Jonathan Demme s'est éteint ce mercredi à 73 ans. Pour lui rendre hommage, rien de mieux que de regarder son Dangereuse sous tous rapports, le chef-d'oeuvre caché de sa filmo.

Mort de Jonathan Demme, le réalisateur du Silence des agneaux et de Philadelphia

Si la théorie selon laquelle un cinéaste atteint le sommet de ses capacités (créatives, intellectuelles, physiques) pendant une décennie, ce film marque précisément le moment où Jonathan Demme entame cette fameuse période privilégiée. Elle intervient douze ans après son premier film pour Roger Corman (5 femmes à abattre) qui lui a permis de prouver sa capacité à subvertir un genre réputé impur pour transmettre des idées novatrices. Avec Dangereuse sous tous rapports, il passe à un niveau très supérieur en opérant avec virtuosité un mélange des genres acrobatiques.
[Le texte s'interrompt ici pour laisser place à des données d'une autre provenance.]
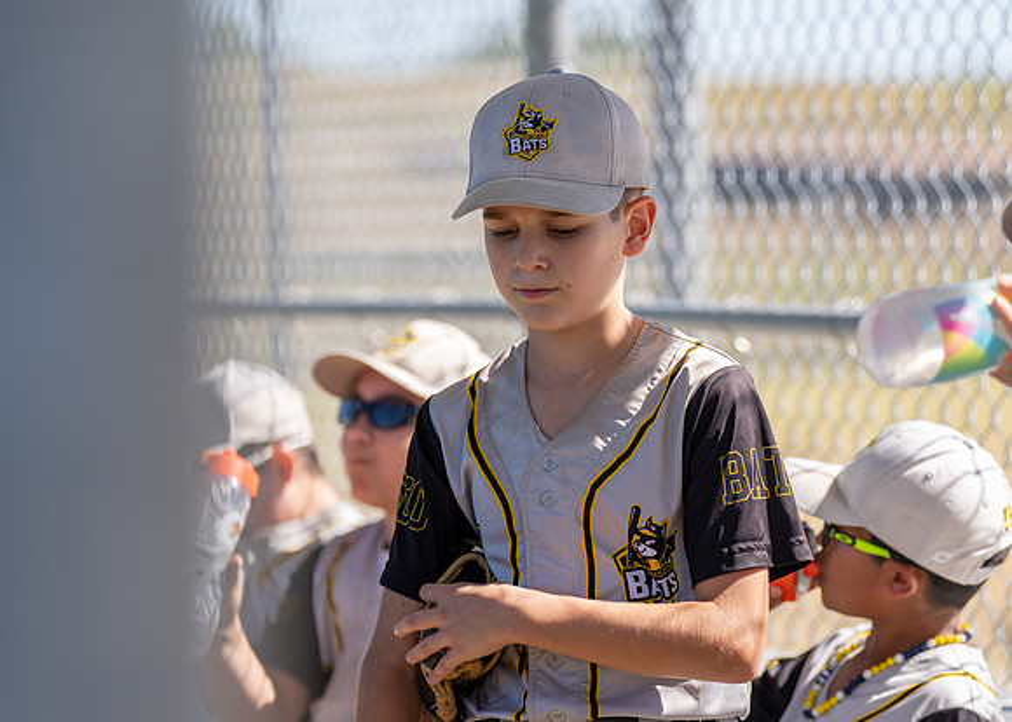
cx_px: 503
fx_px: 5519
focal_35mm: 192
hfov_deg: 10.5
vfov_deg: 7.5
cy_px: 321
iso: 100
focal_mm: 122
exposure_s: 1/1000
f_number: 2.8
Le script (de E. Max Frye, futur auteur de Foxcatcher) contient en effet des éléments de road movie, de comédie romantique, de drame passionnel, de voyage initiatique et de peinture de mœurs, et la liste est non exhaustive. On y suit un jeune cadre en mal d’aventure (Jeff Daniels) qui se laisse draguer par une fille délurée (Melanie Griffith) dont les motivations ne sont pas claires immédiatement. Au fil des nombreux tournants que prend le film, la fille révèle une personnalité aux multiples facettes, figurées par autant de  changements de coiffure et de tenues, tandis que dans le même temps, le yuppie coincé se découvre des potentialités insoupçonnées. 
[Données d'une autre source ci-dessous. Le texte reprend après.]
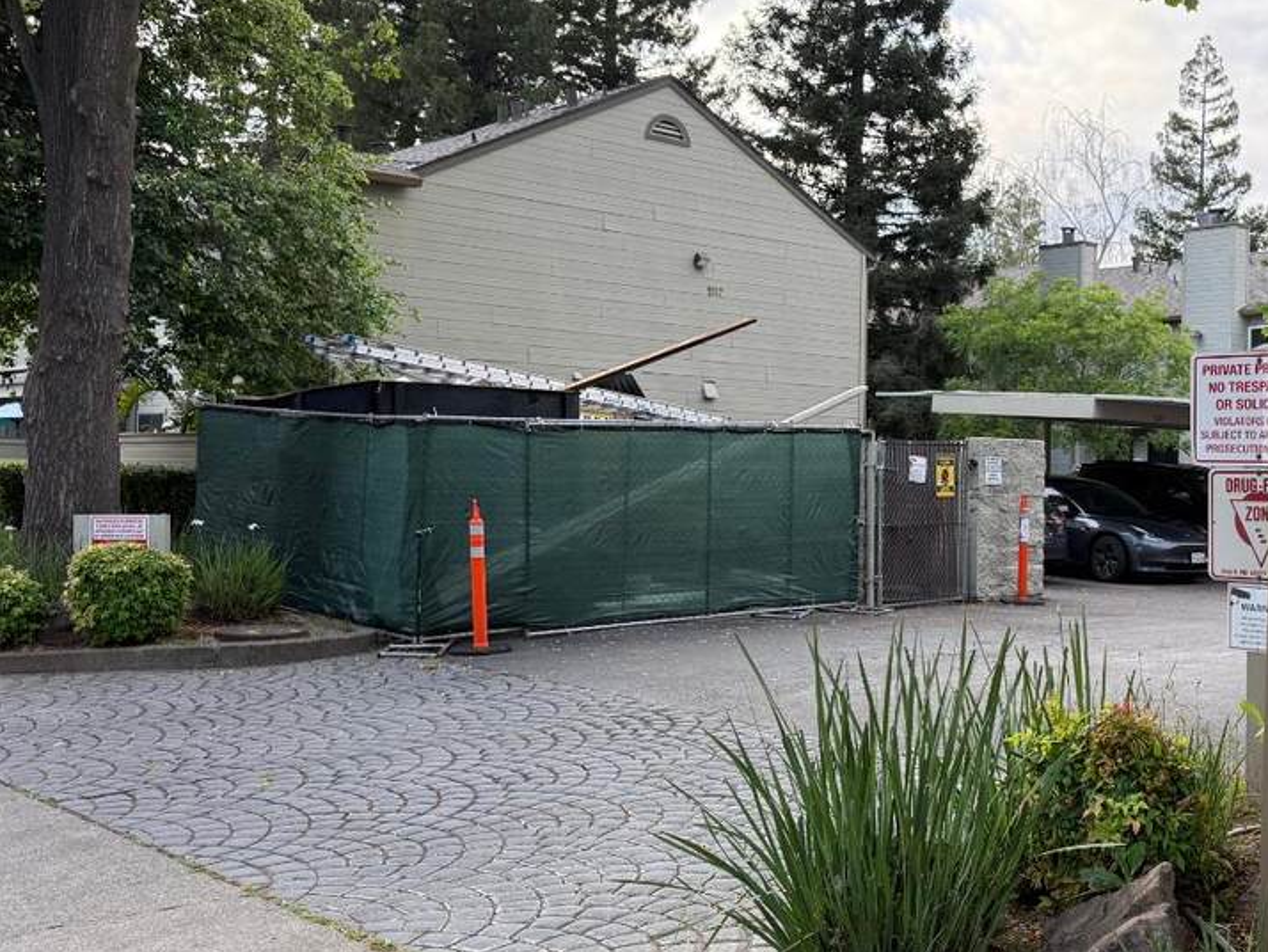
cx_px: 934
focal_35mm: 43
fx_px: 1576
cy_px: 476
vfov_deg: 33.6
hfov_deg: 42.6
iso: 100
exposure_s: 1/593
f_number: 1.78
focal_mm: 6.76
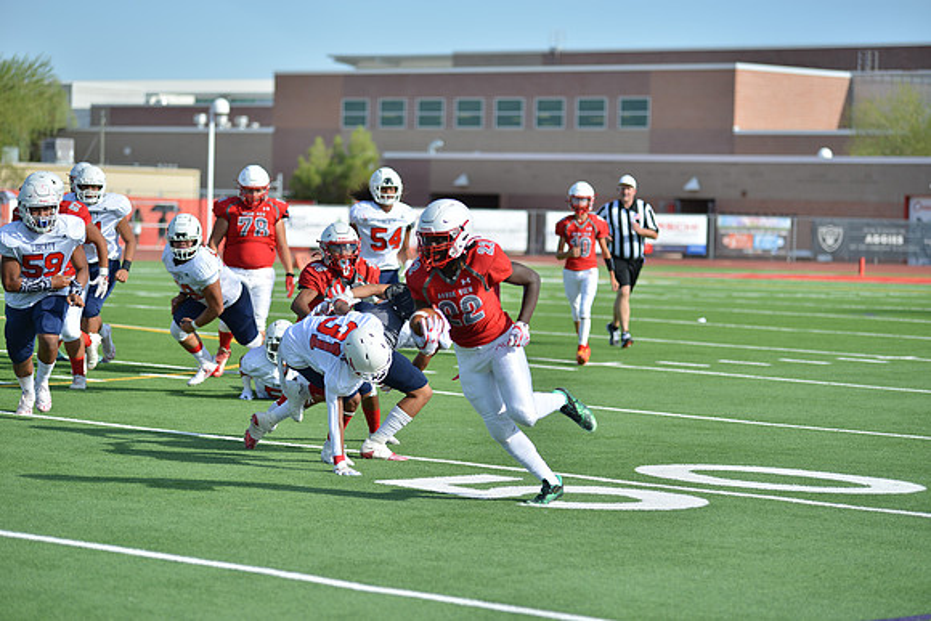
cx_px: 466
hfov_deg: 16.8
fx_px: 3156
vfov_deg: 11.2
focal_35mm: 122
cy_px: 310
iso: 100
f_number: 2.8
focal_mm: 122
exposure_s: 1/1600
Demme réussit comme par miracle à mêler des registres a priori peu compatibles (comédie, sexe, violence). Il y a ajoute une touche de réalisme social, dans sa façon de définir ses personnages par rapport à leurs origines, mais sans les condamner au déterminisme. Au contraire, ils sont libres de choisir leur destin. Et le film manifeste cet esprit de liberté dans tous les domaines, depuis les cameos (John Waters, John Sayles, sans oublier les mères respectives de David Byrne et de Demme) jusqu’à  la bande son réjouissante, totalement en phase avec son époque. Il y a chez Demme une fraîcheur et une spontanéité qu’on aura du mal à retrouver chez ses suiveurs, qui exploiteront la culture populaire au point de la réduire à une formule, ouvrant la porte au cynisme et à l’ironie, dont il n’y a aucune trace ici. 

Dangereuse sous tous rapports est ressorti en 2015 dans une copie restaurée en BR, ainsi que trois autres films oubliés des années 80 (Fletch, Hot spot et Les rues de feu) qui n’ont rien en commun, sinon d’illustrer une décennie mouvementée, très féconde mais inégale, qui a produit le meilleur et le pire.